Most books tell you to leave the abuser and then get the counseling. That's what Abused Women's Centers are for. They not only give the victim a safe place to stay, but help them get on their feet by going to court (if need be re their abuser) fight for custody of their children, and help them find a job. In payment for this they expect the victim to do their part by learning about the Cycle of Abuse and also taking their programs so the victim will not go back to her abuser or, will not choose another abusive mate. These groups are wonderful because it puts the victim in a group of other abused women and they don't feel so alone in their plight. One can read all the books they want, but I call it "arm chair psychiatry" and the victim has to be serious enough to really want to get out of the relationship and thus, "The Abused Women's Centers." Marcy Sometimes abuse has left the victim's self-esteem in such a bad state that the victim has no courage or energy left anymore to leave or to make any other important decisions. As abuse is all about control, it's important that the victim starts to feel in control and empowered. Leaving the abuser must be her decision, no-one else's.
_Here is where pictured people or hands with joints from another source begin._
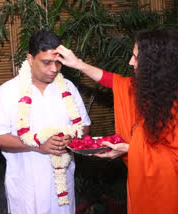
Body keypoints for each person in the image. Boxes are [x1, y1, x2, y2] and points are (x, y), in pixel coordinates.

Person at [54, 29, 178, 214]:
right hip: (140, 183)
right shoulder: (151, 88)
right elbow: (114, 82)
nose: (130, 62)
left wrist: (130, 150)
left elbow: (172, 158)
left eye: (136, 57)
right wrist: (78, 64)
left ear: (156, 62)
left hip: (166, 191)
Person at [0, 31, 91, 214]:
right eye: (46, 62)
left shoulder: (68, 88)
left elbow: (84, 127)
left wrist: (71, 138)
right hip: (26, 188)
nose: (54, 69)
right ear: (30, 59)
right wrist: (37, 146)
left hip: (62, 186)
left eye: (58, 62)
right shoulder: (8, 91)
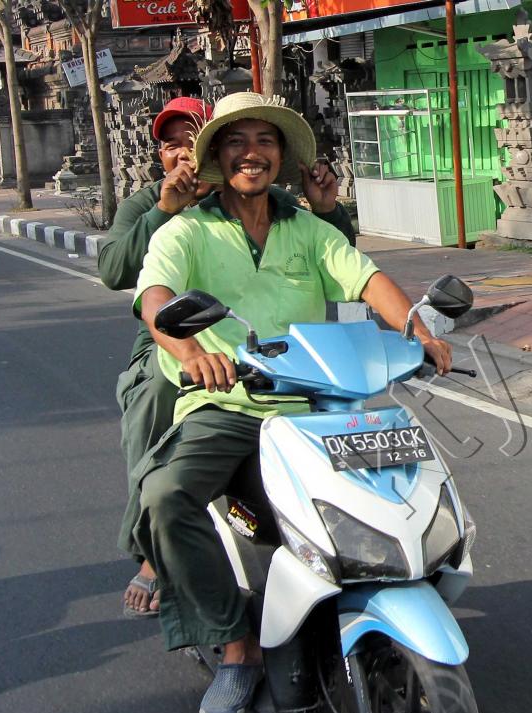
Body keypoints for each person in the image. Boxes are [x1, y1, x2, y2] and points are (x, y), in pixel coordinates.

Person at [132, 92, 453, 713]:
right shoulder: (186, 230)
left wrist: (415, 328)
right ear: (220, 158)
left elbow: (366, 279)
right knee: (167, 496)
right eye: (237, 142)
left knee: (389, 487)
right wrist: (193, 350)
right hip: (227, 402)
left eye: (265, 142)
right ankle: (236, 644)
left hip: (315, 402)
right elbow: (155, 298)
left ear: (280, 157)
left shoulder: (309, 230)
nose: (252, 153)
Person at [99, 96, 355, 618]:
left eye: (189, 138)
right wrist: (166, 209)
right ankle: (154, 549)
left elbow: (344, 263)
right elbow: (116, 271)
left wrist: (326, 206)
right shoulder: (153, 203)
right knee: (155, 406)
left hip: (275, 356)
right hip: (179, 340)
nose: (181, 152)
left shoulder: (263, 196)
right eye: (171, 142)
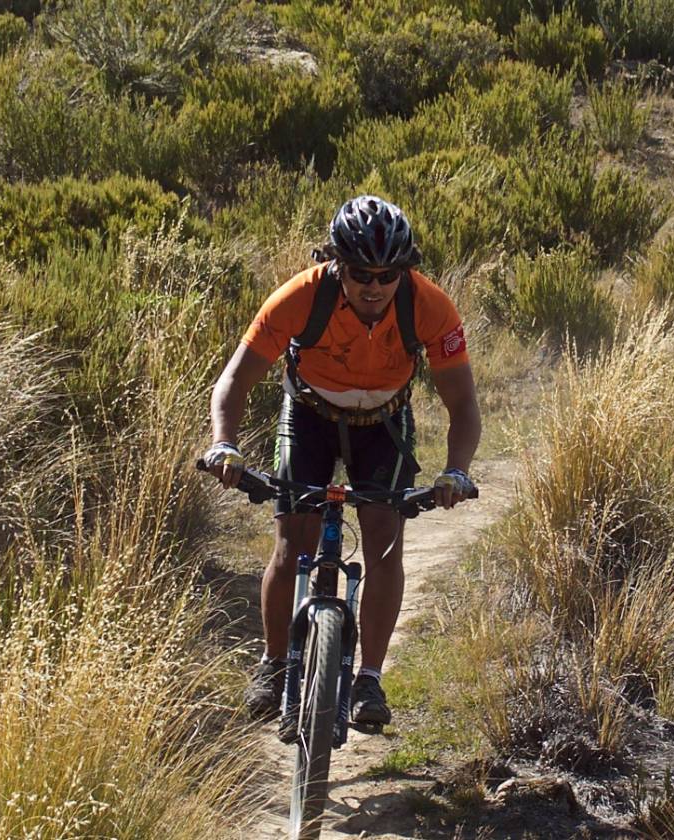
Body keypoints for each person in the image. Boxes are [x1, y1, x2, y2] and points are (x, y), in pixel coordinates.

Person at [203, 195, 480, 735]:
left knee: (384, 542)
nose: (374, 287)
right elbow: (234, 380)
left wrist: (456, 470)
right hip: (308, 414)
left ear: (405, 271)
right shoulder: (301, 298)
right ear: (336, 263)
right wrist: (224, 444)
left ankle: (369, 678)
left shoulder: (429, 306)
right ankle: (274, 662)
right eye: (360, 274)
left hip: (385, 423)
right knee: (293, 542)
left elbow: (463, 405)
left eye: (387, 275)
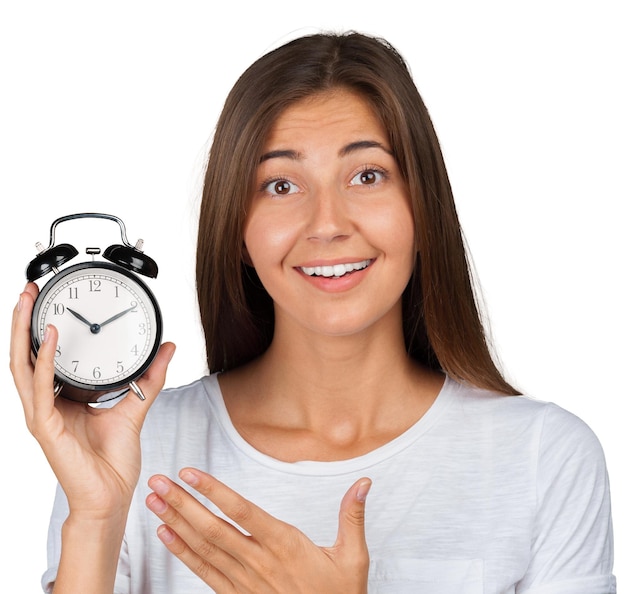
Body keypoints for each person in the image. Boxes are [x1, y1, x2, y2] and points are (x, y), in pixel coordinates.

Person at [10, 31, 615, 594]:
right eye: (281, 185)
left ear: (422, 208)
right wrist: (95, 515)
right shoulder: (136, 447)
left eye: (368, 174)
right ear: (237, 229)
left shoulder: (544, 457)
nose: (328, 224)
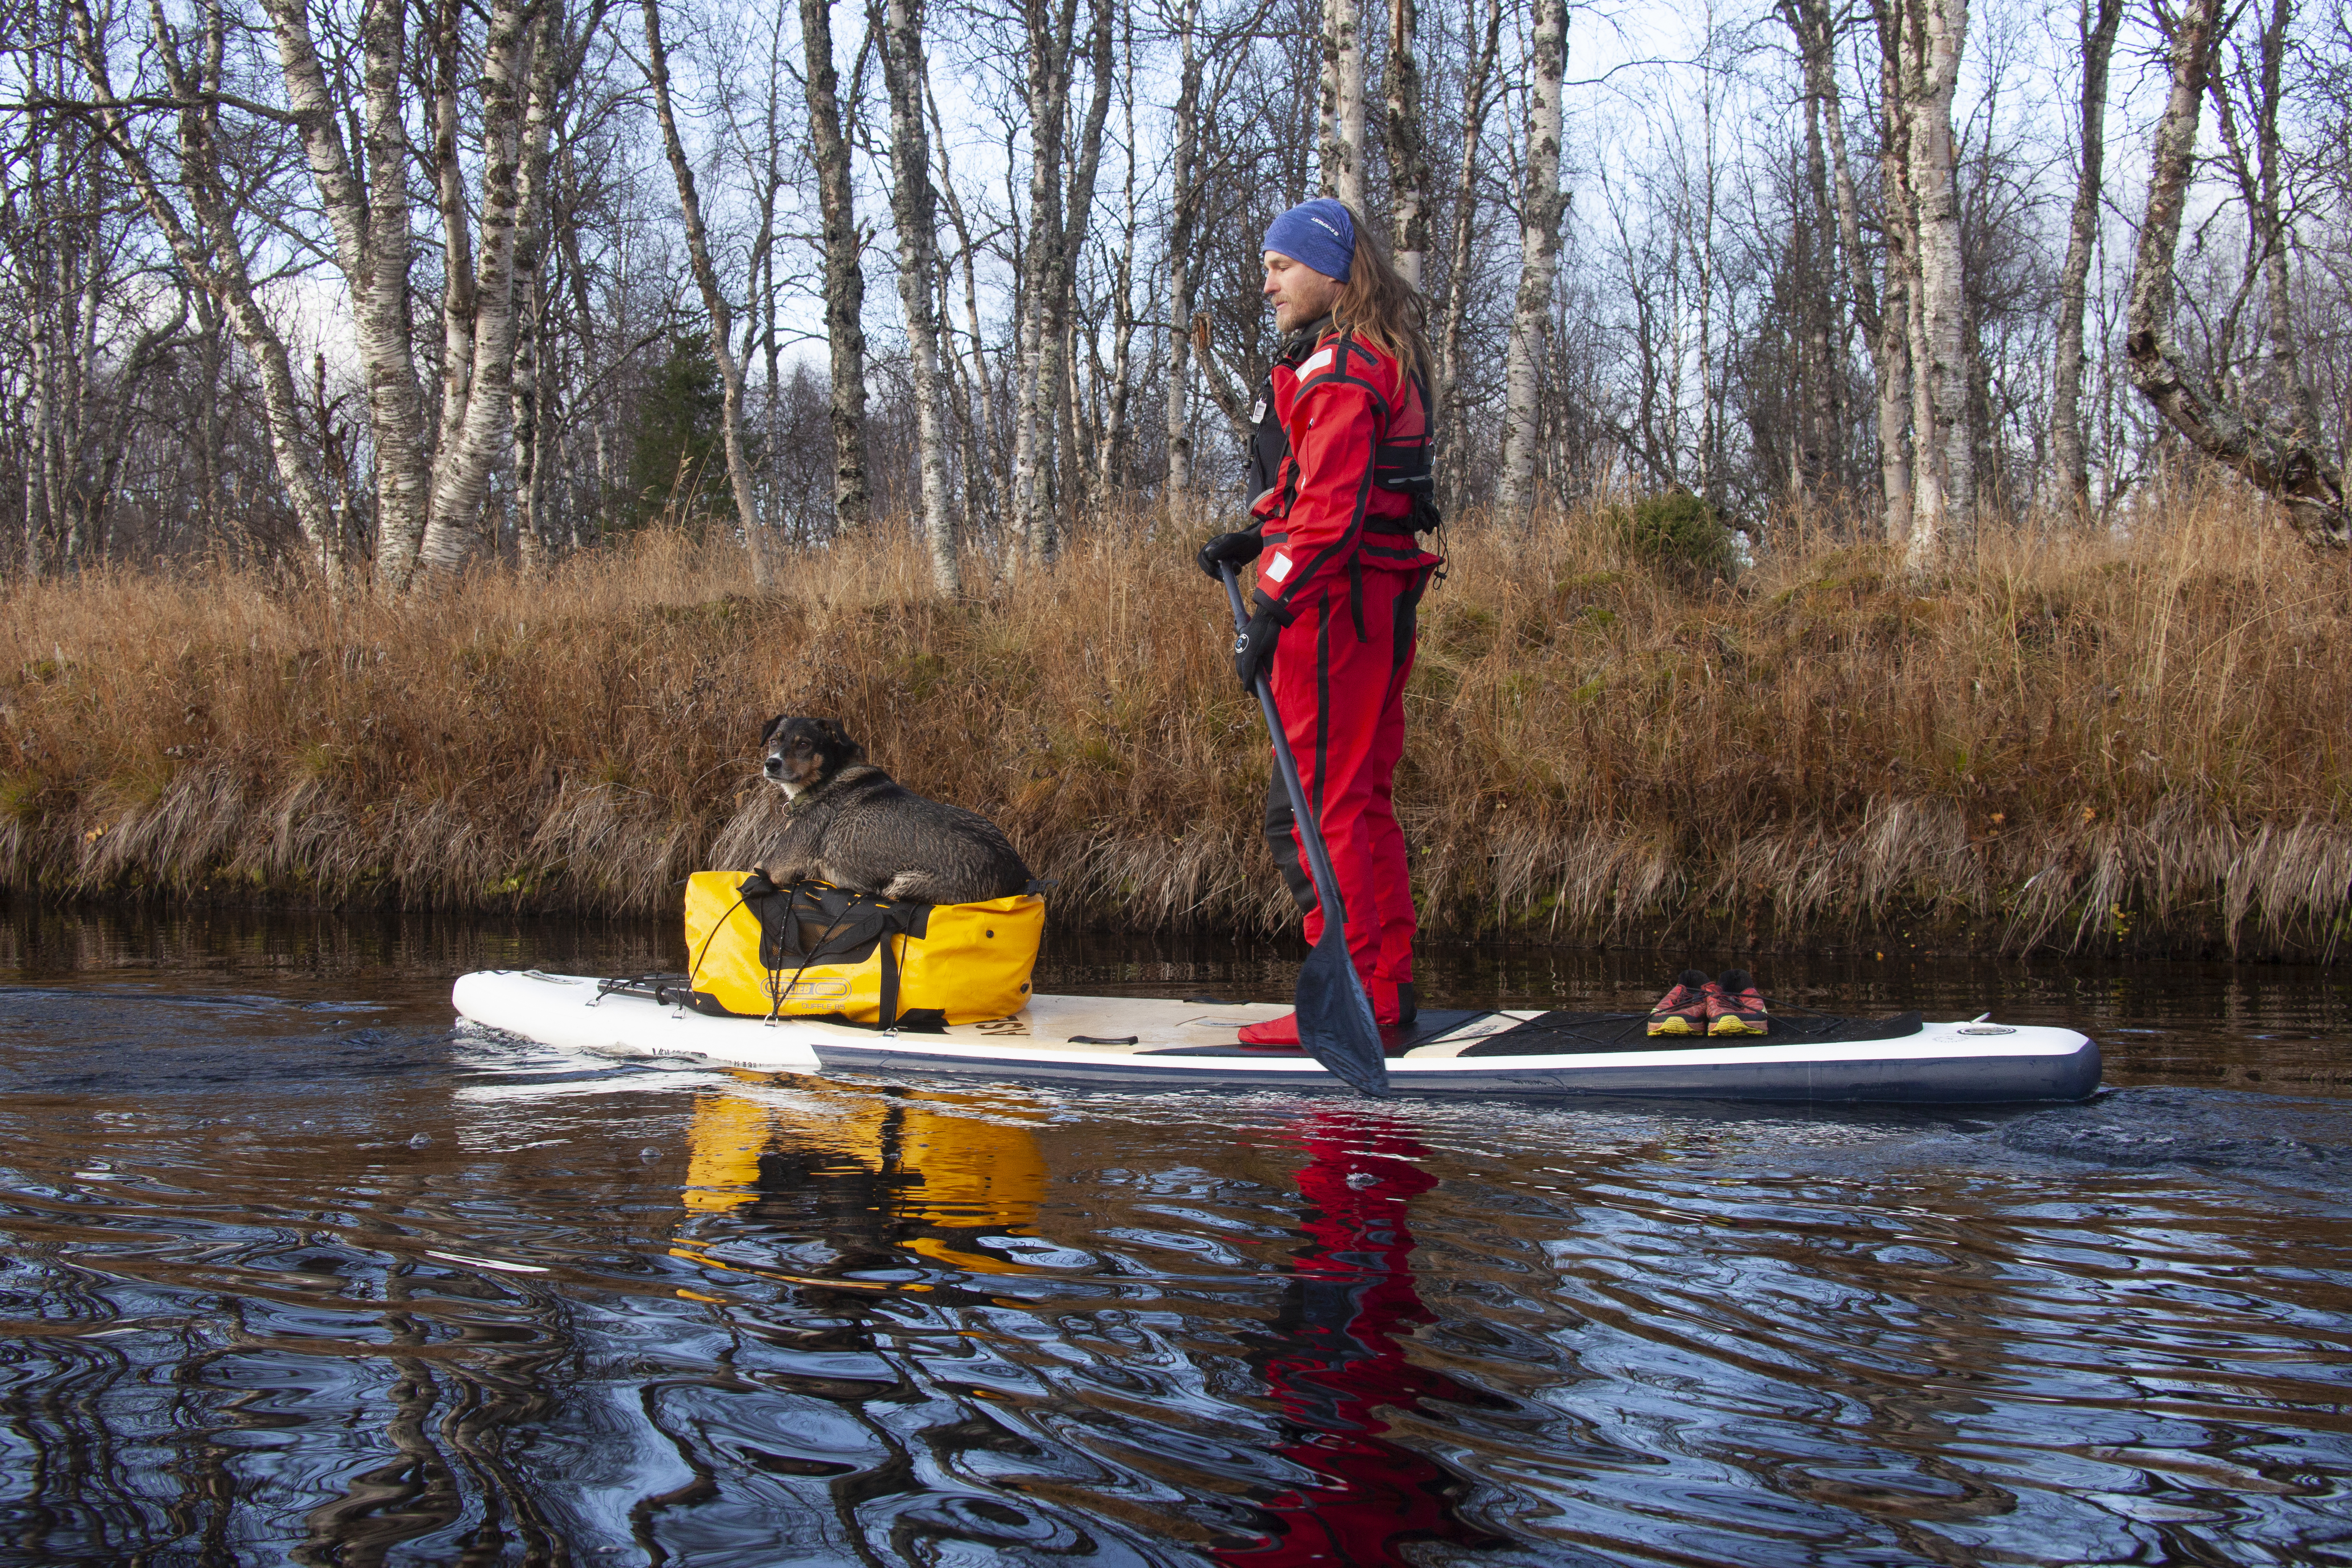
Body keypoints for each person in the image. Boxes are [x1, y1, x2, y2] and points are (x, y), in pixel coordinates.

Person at [1197, 199, 1442, 1044]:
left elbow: (1331, 517)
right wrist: (1256, 532)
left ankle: (1351, 1002)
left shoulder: (1339, 367)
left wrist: (1269, 607)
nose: (1266, 283)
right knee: (1360, 799)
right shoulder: (1364, 356)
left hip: (1336, 608)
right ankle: (1387, 984)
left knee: (1309, 811)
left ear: (1333, 273)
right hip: (1375, 600)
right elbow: (1316, 492)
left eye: (1280, 266)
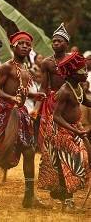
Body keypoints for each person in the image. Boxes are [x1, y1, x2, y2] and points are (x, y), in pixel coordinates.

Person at [0, 31, 47, 208]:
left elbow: (20, 92)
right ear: (13, 46)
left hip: (20, 113)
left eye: (28, 45)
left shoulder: (25, 69)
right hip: (6, 112)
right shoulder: (7, 66)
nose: (25, 47)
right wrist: (11, 98)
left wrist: (33, 95)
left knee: (29, 152)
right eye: (21, 43)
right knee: (3, 152)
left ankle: (29, 197)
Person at [48, 52, 90, 212]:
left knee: (84, 161)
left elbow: (86, 102)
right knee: (70, 166)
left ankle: (63, 193)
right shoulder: (65, 91)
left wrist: (77, 130)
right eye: (82, 70)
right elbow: (56, 117)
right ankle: (68, 201)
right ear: (72, 74)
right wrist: (74, 130)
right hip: (63, 132)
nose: (85, 72)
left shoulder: (78, 87)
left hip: (76, 129)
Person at [32, 23, 71, 190]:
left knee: (67, 140)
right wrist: (37, 106)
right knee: (49, 144)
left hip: (69, 103)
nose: (56, 43)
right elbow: (43, 87)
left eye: (59, 41)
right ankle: (52, 180)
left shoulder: (72, 60)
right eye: (54, 41)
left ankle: (69, 177)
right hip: (51, 103)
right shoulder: (47, 63)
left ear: (66, 44)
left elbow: (79, 84)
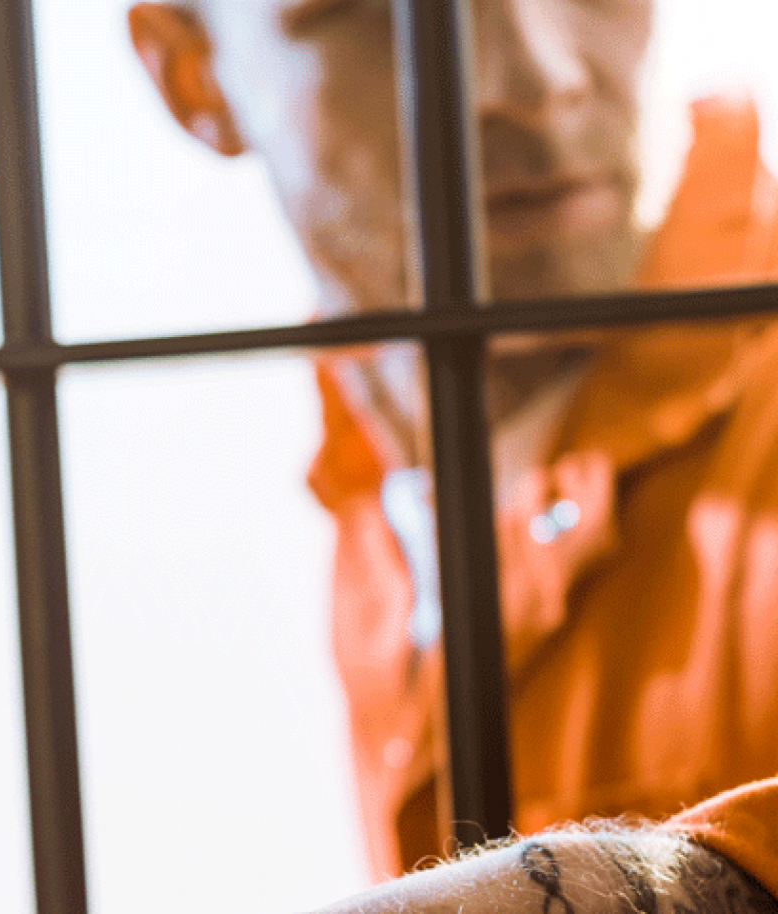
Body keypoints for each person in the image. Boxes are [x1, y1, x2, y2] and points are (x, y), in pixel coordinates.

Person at [128, 0, 778, 910]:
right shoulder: (374, 469)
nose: (534, 79)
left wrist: (687, 884)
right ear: (194, 73)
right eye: (370, 12)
For many victims, leaving also means financial hardship, divorce and custody proceedings etc. It is not easy to leave, and the victim will certainly need all her courage to end the cycle.


Why do some of the answers to abuse questions seem to further blame the victim rather than making the abuser 100 accountable for his actions?

Because once the behavior is identified, the victim can leave and remove herself from the situation, but those who continue are now taking part in their own abuse. Most advice regarding abusers tell the victim to get away from the situation, but most of them don't. Yes, the abuser causes the problem and is at fault, but the victim is an enabler who allows it to continue. If someone is being abused, she should leave, although many people consider that to be blaming the victim. Unfortunately, it's just a realistic approach to dealing with the problem.


Is it normal for a victim who has figured out her abuser to want to scream 'You are an abuser and you need serious help' during an argument?

Not to scream it, but definitely let them know


Why does a woman reconcile after three attempts to leave an abusive relationship?

Because the abuser makes the victim feel like they are and will be nothing without them. Its all about brainwashing, and making the victim fell dependant upon the abuser. No one should EVER stay in an abusive relationship, not even for the kids. That is the worst mistake someone could make. Abuser prey on the weak minded, however no one has to be weak minded, they ust have to learn how to survive on their own, and surviving on your own is possible.